Abstract: An inherent aspect of healthcare and data science alike, uncertainty is present at every step of data utilisation, including its collection, analysis and dissemination. Accounting for and disclosing uncertainty is an ongoing challenge faced by many disciplines. In medicine, effective communication of uncertainty is essential for shared decision-making, with important considerations surrounding the user (patients, clinicians, policymakers), the underlying information, and the means of communicating it (data visualisation). Current medical research has focused on risk communication, often failing to evaluate more complex aspects of uncertainty. In contrast, the information visualisation community has more widely researched uncertainty visualisation in other domains, but insights remain limited regarding best practice. This interdisciplinary research aims to empirically assess different forms of visualising uncertainty in medicine, evaluate how user characteristics influence comprehension, and explore new forms of communicating it through data-driven storytelling.

Thu Nguyen

Title: Multimorbidity Dynamics in Scotland: Health inequality and Trajectories in chronic disease accrual and mortality across the lifespan

Abstract: Multimorbidity – the co-occurrence of two or more chronic diseases – is a growing global concern, and is associated with higher risk of mortality, worse quality of life and substantial financial burden. About one third of the world’s population has multimorbidity. Care for multimorbid patients in the UK accounts for more than 55% of NHS costs and 75% of primary care prescription costs. The focus of multimorbidity epidemiology so far has largely been on the static clustering of diseases through cross-sectional analyses, with less emphasis on the trajectories of disease onset and the sequence in which conditions develop. Understanding the order in which diseases occur and its impact on patient outcomes can help identify high-risk trajectories and aid healthcare resource planning by identifying target populations for preventive interventions, ultimately leading to earlier diagnosis and management. Using linked electronic health records (EHRs) on 858789 individuals (2005-2021), this study aims to employ multistate modelling to explore the dynamics of multimorbidity trajectories, measure chronic disease accrual, incorporating social factors to unveil the health inequality in Scotland.

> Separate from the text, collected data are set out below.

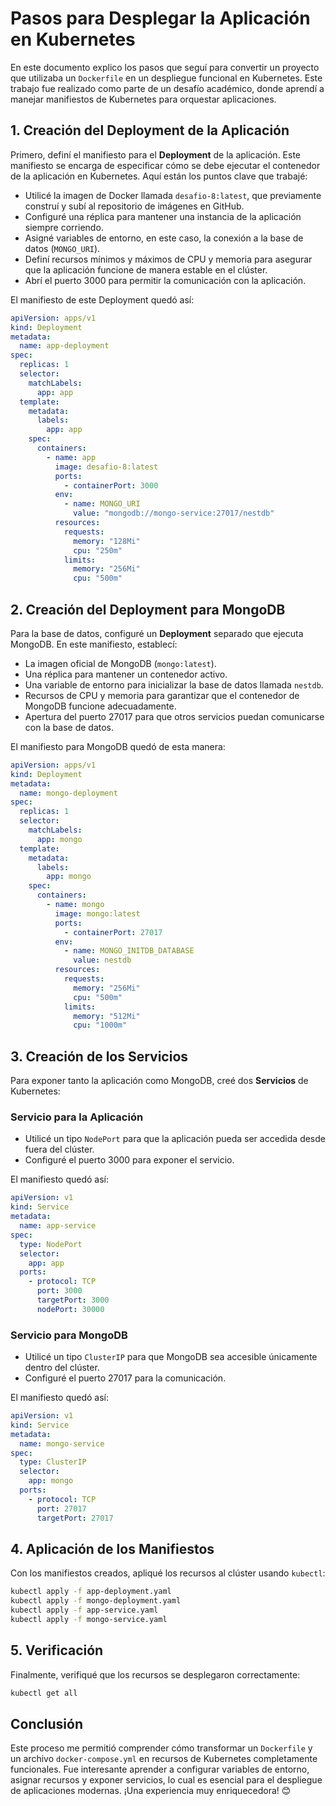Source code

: # Pasos para Desplegar la Aplicación en Kubernetes

En este documento explico los pasos que seguí para convertir un proyecto que utilizaba un `Dockerfile` en un despliegue funcional en Kubernetes. Este trabajo fue realizado como parte de un desafío académico, donde aprendí a manejar manifiestos de Kubernetes para orquestar aplicaciones.

## 1. Creación del Deployment de la Aplicación

Primero, definí el manifiesto para el **Deployment** de la aplicación. Este manifiesto se encarga de especificar cómo se debe ejecutar el contenedor de la aplicación en Kubernetes. Aquí están los puntos clave que trabajé:

- Utilicé la imagen de Docker llamada `desafio-8:latest`, que previamente construí y subí al repositorio de imágenes en GitHub.
- Configuré una réplica para mantener una instancia de la aplicación siempre corriendo.
- Asigné variables de entorno, en este caso, la conexión a la base de datos (`MONGO_URI`).
- Definí recursos mínimos y máximos de CPU y memoria para asegurar que la aplicación funcione de manera estable en el clúster.
- Abrí el puerto 3000 para permitir la comunicación con la aplicación.

El manifiesto de este Deployment quedó así:

```yaml
apiVersion: apps/v1
kind: Deployment
metadata:
  name: app-deployment
spec:
  replicas: 1
  selector:
    matchLabels:
      app: app
  template:
    metadata:
      labels:
        app: app
    spec:
      containers:
        - name: app
          image: desafio-8:latest
          ports:
            - containerPort: 3000
          env:
            - name: MONGO_URI
              value: "mongodb://mongo-service:27017/nestdb"
          resources:
            requests:
              memory: "128Mi"
              cpu: "250m"
            limits:
              memory: "256Mi"
              cpu: "500m"
```

## 2. Creación del Deployment para MongoDB

Para la base de datos, configuré un **Deployment** separado que ejecuta MongoDB. En este manifiesto, establecí:

- La imagen oficial de MongoDB (`mongo:latest`).
- Una réplica para mantener un contenedor activo.
- Una variable de entorno para inicializar la base de datos llamada `nestdb`.
- Recursos de CPU y memoria para garantizar que el contenedor de MongoDB funcione adecuadamente.
- Apertura del puerto 27017 para que otros servicios puedan comunicarse con la base de datos.

El manifiesto para MongoDB quedó de esta manera:

```yaml
apiVersion: apps/v1
kind: Deployment
metadata:
  name: mongo-deployment
spec:
  replicas: 1
  selector:
    matchLabels:
      app: mongo
  template:
    metadata:
      labels:
        app: mongo
    spec:
      containers:
        - name: mongo
          image: mongo:latest
          ports:
            - containerPort: 27017
          env:
            - name: MONGO_INITDB_DATABASE
              value: nestdb
          resources:
            requests:
              memory: "256Mi"
              cpu: "500m"
            limits:
              memory: "512Mi"
              cpu: "1000m"
```

## 3. Creación de los Servicios

Para exponer tanto la aplicación como MongoDB, creé dos **Servicios** de Kubernetes:

### Servicio para la Aplicación

- Utilicé un tipo `NodePort` para que la aplicación pueda ser accedida desde fuera del clúster.
- Configuré el puerto 3000 para exponer el servicio.

El manifiesto quedó así:

```yaml
apiVersion: v1
kind: Service
metadata:
  name: app-service
spec:
  type: NodePort
  selector:
    app: app
  ports:
    - protocol: TCP
      port: 3000
      targetPort: 3000
      nodePort: 30000
```

### Servicio para MongoDB

- Utilicé un tipo `ClusterIP` para que MongoDB sea accesible únicamente dentro del clúster.
- Configuré el puerto 27017 para la comunicación.

El manifiesto quedó así:

```yaml
apiVersion: v1
kind: Service
metadata:
  name: mongo-service
spec:
  type: ClusterIP
  selector:
    app: mongo
  ports:
    - protocol: TCP
      port: 27017
      targetPort: 27017
```

## 4. Aplicación de los Manifiestos

Con los manifiestos creados, apliqué los recursos al clúster usando `kubectl`:

```bash
kubectl apply -f app-deployment.yaml
kubectl apply -f mongo-deployment.yaml
kubectl apply -f app-service.yaml
kubectl apply -f mongo-service.yaml
```

## 5. Verificación

Finalmente, verifiqué que los recursos se desplegaron correctamente:

```bash
kubectl get all
```

## Conclusión

Este proceso me permitió comprender cómo transformar un `Dockerfile` y un archivo `docker-compose.yml` en recursos de Kubernetes completamente funcionales. Fue interesante aprender a configurar variables de entorno, asignar recursos y exponer servicios, lo cual es esencial para el despliegue de aplicaciones modernas. ¡Una experiencia muy enriquecedora! 😊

PGR Seminar with Duong Phuc Tai Nguyen + Thomas Metcalfe

The next PGR seminar is taking place this Friday 9th May at 2PM in JC 1.33a

Below are the Titles and Abstracts for Duong and Tom’s talks – Please do come along if you are able.

Duong Phuc Tai Nguyen

Title: Enhancing Dynamic Algorithm Configuration via Theory-guided Benchmarks.

Abstract: Algorithms play a vital role in numerous domains, ranging from machine learning to optimization and simulation. Developing an algorithm typically requires making multiple design choices and fine-tuning parameters, a process that can be both labor-intensive and complex. This project seeks to automate this process by employing machine learning techniques, particularly deep reinforcement learning (deep-RL). By leveraging theoretical insights from evolutionary computation, we establish new benchmarks to assess RL methods for dynamic algorithm configuration and propose enhancement techniques to increase their effectiveness

Thomas Metcalfe

Title: Listening to Rhythms: Exploring Human-Phenology Attunement through Research Products and Decentralised Computing

Abstract: Humanity and the planet are in an epoch of ecological breakdown. Modern technological cultures have severed human awareness from the living rhythms of more-than-human worlds. This research explores how decentralised, situated technologies might foster embodied attunement between humans and the phenological rhythms of place.

This seminar is a work-in-progress. 7 months into his PhD, Tom will present his journey and current thinking on the foundations and potential direction of his project. You can expect to hear how he’s trying to shift research paradigms; the profound change in the project’s onto-epistemological perspectives; and how he hopes to make a contribution to the design and HCI communities.